In this issue:
If ever a woman lived by her own rules for her own purposes, Phyllis Bottome, The Constant Liberal, was one. There is a dichotomy evident in her equal determination to do something about injustice and inequity wherever she saw it. Imagine a family that would today be called dysfunctional mostly because of the self-absorbed and seemingly callous mother who vastly preferred her sister, and a father who was the stereotypical (to American sensibilities), distant pater familias of the English middle class, as the breeding ground for an extraordinarily independent mind.
THE CONSTANT LIBERAL: The Life and Work of Phyllis Bottome
By Pam Hirsch
Published by Quartet Books Ltd., hardcover, 458 pp; ©© 2010
Reviewed by Joan L. Cannon
It's hard to believe after reading this detailed, sympathetic story that its subject seems to be hardly known today. She was famous and highly esteemed, especially in the United States, as a novelist before her success reached England.
The Constant Liberal is worth reading on several levels. Phyllis Bottome was born in 1882 and died in 1963. The period between two World Wars and after WWII was an era of enormous cultural upheaval, and Phyllis Bottome was in the thick of it all. She was ahead of her time as a woman whose activities were meant to be constrained by her class, and a person of enormous determination and dedication to what and whom she valued.
Imagine a family that would today be called dysfunctional mostly because of the self-absorbed and seemingly callous mother who vastly preferred her sister, and a father who was the stereotypical (to American sensibilities), distant pater familias of the English middle class, as the breeding ground for an extraordinarily independent mind.
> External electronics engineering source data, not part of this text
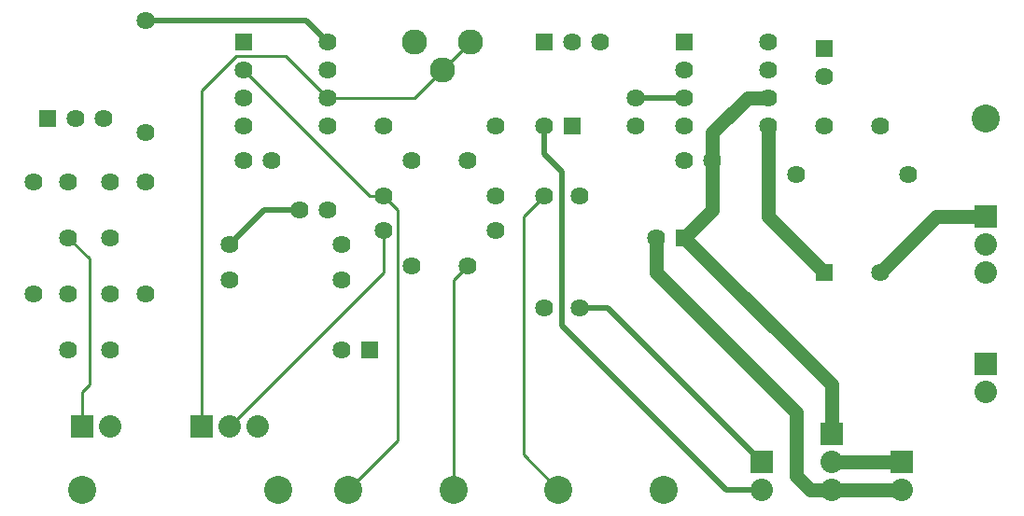
<source format=gbr>
G04 #@! TF.GenerationSoftware,KiCad,Pcbnew,(5.1.6)-1*
G04 #@! TF.CreationDate,2020-08-30T06:05:31-04:00*
G04 #@! TF.ProjectId,Twin-T_Code_Practice_Oscillator,5477696e-2d54-45f4-936f-64655f507261,A*
G04 #@! TF.SameCoordinates,Original*
G04 #@! TF.FileFunction,Copper,L1,Top*
G04 #@! TF.FilePolarity,Positive*
%FSLAX46Y46*%
G04 Gerber Fmt 4.6, Leading zero omitted, Abs format (unit mm)*
G04 Created by KiCad (PCBNEW (5.1.6)-1) date 2020-08-30 06:05:31*
%MOMM*%
%LPD*%
G01*
G04 APERTURE LIST*
G04 #@! TA.AperFunction,ComponentPad*
%ADD10C,2.032000*%
G04 #@! TD*
G04 #@! TA.AperFunction,ComponentPad*
%ADD11R,2.032000X2.032000*%
G04 #@! TD*
G04 #@! TA.AperFunction,ComponentPad*
%ADD12R,1.625600X1.625600*%
G04 #@! TD*
G04 #@! TA.AperFunction,ComponentPad*
%ADD13C,1.625600*%
G04 #@! TD*
G04 #@! TA.AperFunction,ComponentPad*
%ADD14C,2.540000*%
G04 #@! TD*
G04 #@! TA.AperFunction,ComponentPad*
%ADD15C,2.286000*%
G04 #@! TD*
G04 #@! TA.AperFunction,Conductor*
%ADD16C,1.270000*%
G04 #@! TD*
G04 #@! TA.AperFunction,Conductor*
%ADD17C,0.508000*%
G04 #@! TD*
G04 #@! TA.AperFunction,Conductor*
%ADD18C,0.254000*%
G04 #@! TD*
G04 APERTURE END LIST*
D10*
X128270000Y-66675000D03*
X125730000Y-66675000D03*
D11*
X123190000Y-66675000D03*
D10*
X194310000Y-52705000D03*
X194310000Y-50165000D03*
D11*
X194310000Y-47625000D03*
D10*
X180340000Y-72390000D03*
X180340000Y-69850000D03*
D11*
X180340000Y-67310000D03*
D10*
X114935000Y-66675000D03*
D11*
X112395000Y-66675000D03*
D10*
X194310000Y-63500000D03*
D11*
X194310000Y-60960000D03*
X173990000Y-69850000D03*
D10*
X173990000Y-72390000D03*
D11*
X186690000Y-69850000D03*
D10*
X186690000Y-72390000D03*
D12*
X179705000Y-32385000D03*
D13*
X179705000Y-34925000D03*
X134620000Y-46990000D03*
X132080000Y-46990000D03*
D14*
X155575000Y-72390000D03*
D12*
X167005000Y-31750000D03*
D13*
X174625000Y-39370000D03*
X167005000Y-34290000D03*
X174625000Y-36830000D03*
X167005000Y-36830000D03*
X174625000Y-34290000D03*
X167005000Y-39370000D03*
X174625000Y-31750000D03*
D12*
X127000000Y-31750000D03*
D13*
X134620000Y-39370000D03*
X127000000Y-34290000D03*
X134620000Y-36830000D03*
X127000000Y-36830000D03*
X134620000Y-34290000D03*
X127000000Y-39370000D03*
X134620000Y-31750000D03*
X162560000Y-36830000D03*
X162560000Y-39370000D03*
D12*
X179705000Y-52705000D03*
D13*
X184785000Y-52705000D03*
D14*
X112395000Y-72390000D03*
X130175000Y-72390000D03*
X165100000Y-72390000D03*
X194310000Y-38735000D03*
X146050000Y-72390000D03*
X136525000Y-72390000D03*
D13*
X154305000Y-39370000D03*
D12*
X156845000Y-39370000D03*
D13*
X184785000Y-39370000D03*
X179705000Y-39370000D03*
X147320000Y-52070000D03*
X142240000Y-52070000D03*
X142240000Y-42545000D03*
X147320000Y-42545000D03*
X114935000Y-59690000D03*
X114935000Y-54610000D03*
X111125000Y-59690000D03*
X111125000Y-54610000D03*
X114935000Y-44450000D03*
X114935000Y-49530000D03*
X111125000Y-49530000D03*
X111125000Y-44450000D03*
X169545000Y-42545000D03*
X167005000Y-42545000D03*
X129540000Y-42545000D03*
X127000000Y-42545000D03*
D15*
X147637500Y-31750000D03*
X145097500Y-34290000D03*
X142557500Y-31750000D03*
D13*
X149860000Y-39370000D03*
X139700000Y-39370000D03*
X177165000Y-43815000D03*
X187325000Y-43815000D03*
X157480000Y-55880000D03*
X157480000Y-45720000D03*
X154305000Y-45720000D03*
X154305000Y-55880000D03*
X149860000Y-48895000D03*
X139700000Y-48895000D03*
X125730000Y-50165000D03*
X135890000Y-50165000D03*
X135890000Y-53340000D03*
X125730000Y-53340000D03*
X149860000Y-45720000D03*
X139700000Y-45720000D03*
X118110000Y-44450000D03*
X118110000Y-54610000D03*
X107950000Y-54610000D03*
X107950000Y-44450000D03*
X118110000Y-29845000D03*
X118110000Y-40005000D03*
X135890000Y-59690000D03*
D12*
X138430000Y-59690000D03*
D13*
X164465000Y-49530000D03*
D12*
X167005000Y-49530000D03*
X154305000Y-31750000D03*
D13*
X156845000Y-31750000D03*
X159385000Y-31750000D03*
X114300000Y-38735000D03*
X111760000Y-38735000D03*
D12*
X109220000Y-38735000D03*
D16*
X180340000Y-72390000D02*
X186690000Y-72390000D01*
D17*
X170815000Y-72390000D02*
X173990000Y-72390000D01*
X155892500Y-57467500D02*
X170815000Y-72390000D01*
X155892500Y-43497500D02*
X155892500Y-57467500D01*
X154305000Y-41910000D02*
X155892500Y-43497500D01*
D16*
X178435000Y-72390000D02*
X180340000Y-72390000D01*
X164465000Y-52705000D02*
X177165000Y-65405000D01*
X164465000Y-49530000D02*
X164465000Y-52705000D01*
X177165000Y-65405000D02*
X177165000Y-71120000D01*
X177165000Y-71120000D02*
X178435000Y-72390000D01*
D17*
X154305000Y-39370000D02*
X154305000Y-41910000D01*
X132080000Y-46990000D02*
X128905000Y-46990000D01*
X128905000Y-46990000D02*
X125730000Y-50165000D01*
D16*
X169545000Y-42545000D02*
X169545000Y-40005000D01*
X172720000Y-36830000D02*
X174625000Y-36830000D01*
X169545000Y-40005000D02*
X172720000Y-36830000D01*
D17*
X134620000Y-31750000D02*
X132715000Y-29845000D01*
D16*
X169545000Y-42545000D02*
X169545000Y-46990000D01*
X169545000Y-46990000D02*
X167005000Y-49530000D01*
X180340000Y-67310000D02*
X180340000Y-62865000D01*
X180340000Y-62865000D02*
X167005000Y-49530000D01*
D17*
X118110000Y-29845000D02*
X125095000Y-29845000D01*
X132715000Y-29845000D02*
X125095000Y-29845000D01*
X125095000Y-29845000D02*
X123825000Y-29845000D01*
D18*
X111125000Y-49530000D02*
X113030000Y-51435000D01*
X113030000Y-51435000D02*
X113030000Y-62865000D01*
X113030000Y-62865000D02*
X112395000Y-63500000D01*
X112395000Y-63500000D02*
X112395000Y-66675000D01*
D16*
X180340000Y-69850000D02*
X186690000Y-69850000D01*
D18*
X139700000Y-52705000D02*
X139700000Y-48895000D01*
X125730000Y-66675000D02*
X139700000Y-52705000D01*
X126365000Y-33020000D02*
X130810000Y-33020000D01*
X123190000Y-36195000D02*
X126365000Y-33020000D01*
X130810000Y-33020000D02*
X134620000Y-36830000D01*
X123190000Y-66675000D02*
X123190000Y-64135000D01*
X123190000Y-64770000D02*
X123190000Y-64135000D01*
X123190000Y-64135000D02*
X123190000Y-36195000D01*
X142557500Y-36830000D02*
X145097500Y-34290000D01*
X134620000Y-36830000D02*
X142557500Y-36830000D01*
X145097500Y-34290000D02*
X147637500Y-31750000D01*
D17*
X173990000Y-69850000D02*
X160020000Y-55880000D01*
X160020000Y-55880000D02*
X157480000Y-55880000D01*
D18*
X139700000Y-45720000D02*
X138430000Y-45720000D01*
X138430000Y-45720000D02*
X127000000Y-34290000D01*
X139700000Y-45720000D02*
X140970000Y-46990000D01*
X136525000Y-72390000D02*
X140970000Y-67945000D01*
X140970000Y-46990000D02*
X140970000Y-67945000D01*
D16*
X174625000Y-39370000D02*
X174625000Y-47625000D01*
X174625000Y-47625000D02*
X179705000Y-52705000D01*
D17*
X162560000Y-36830000D02*
X167005000Y-36830000D01*
D18*
X146050000Y-72390000D02*
X146050000Y-53340000D01*
X146050000Y-53340000D02*
X147320000Y-52070000D01*
X154305000Y-45720000D02*
X152400000Y-47625000D01*
X152400000Y-47625000D02*
X152400000Y-69215000D01*
X152400000Y-69215000D02*
X155575000Y-72390000D01*
D16*
X194310000Y-47625000D02*
X189865000Y-47625000D01*
X189865000Y-47625000D02*
X184785000Y-52705000D01*
M02*

</source>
Add to the non-nurturing surroundings a protracted battle with tuberculosis and the nearly medieval accepted treatments of the early 20th Century, and no one could read this narrative without developing admiration for its subject.
Phyllis was early aware of the fracture in her family represented by her paternal grandmother in America. Margaret Macdonald Bottome was the wife of a liberal-minded Methodist pastor with a "noble commitment to community." Biographer Hirsch quotes an acquaintance who said she left her mark wherever she went. Her granddaughter clearly followed in her footsteps, partly thanks to several early years living in New York, where she got to know her grandmother.
Hirsch has made extensive use of primary sources, which lends unquestionable authenticity to the entire project. It is part of the fascination of biography to reveal believable emotional and psychological insights for the reader. In Phyllis Bottom's case, it’s interesting to witness her ability to cause friction and even embarrassment among her relatives and peers alike. If ever a woman lived by her own rules for her own purposes, Phyllis was one. There is a dichotomy evident in her equal determination to do something about injustice and inequity wherever she saw it.
Early on she was a champion of the lower orders of the rigidly class-dependent society into which she had been born, even for a time calling herself a Communist. Her intelligence made it impossible for her to ignore the threats inherent in that line of thought. The liberalism however remained, while her analytical capacities enlarged.
If she had not been a prolific and skillful writer, she would have had too little income to live decently. In her youth and later, ladies did not earn money without sacrificing social status. Phyllis wrote and never stopped, especially novels. Over fifty titles and a protest pamphlet called "J'accuse" are named in the useful time line at the end of the book. It is ironic that her novels sold better and were better known in America than in England until well after World War I. Her best-known work The Mortal Storm was made into a memorable film starring James Stewart, followed by two more movies made from her novels. [The Mortal Storm was being shown on American television in mid-August of 2010.] Collections of short stories were published as well.
She met the two people who were closest to her in St. Moritz, where accommodations supposed to provide hope for a cure for "the white death" were available for a range of prices. There, in pretty uncomfortable circumstances, she met a friend she called Lislie, with whom she could actually converse about subjects she found compelling and whose sympathetic responses endeared her. At the time, Phyllis was twenty-one. Remember that at the time nearly all victims of tuberculosis died within fifteen years of the diagnosis, and Phyllis had been ill for several years before this. The friendship lasted until Lislie's death.
By that time Phyllis had already seen her first (albeit adolescent) love fall before the greater beauty of her sister. Young and already embittered, she distrusted herself as an object of admiration to any man, especially after a fruitless relationship with a young curate a few years later. She was about to experience a dramatic change, however, when in her second year at St. Moritz, she met Ernan Forbes Dennis. Fortunately for them, their doctors had ordered long walks, and that was how they met.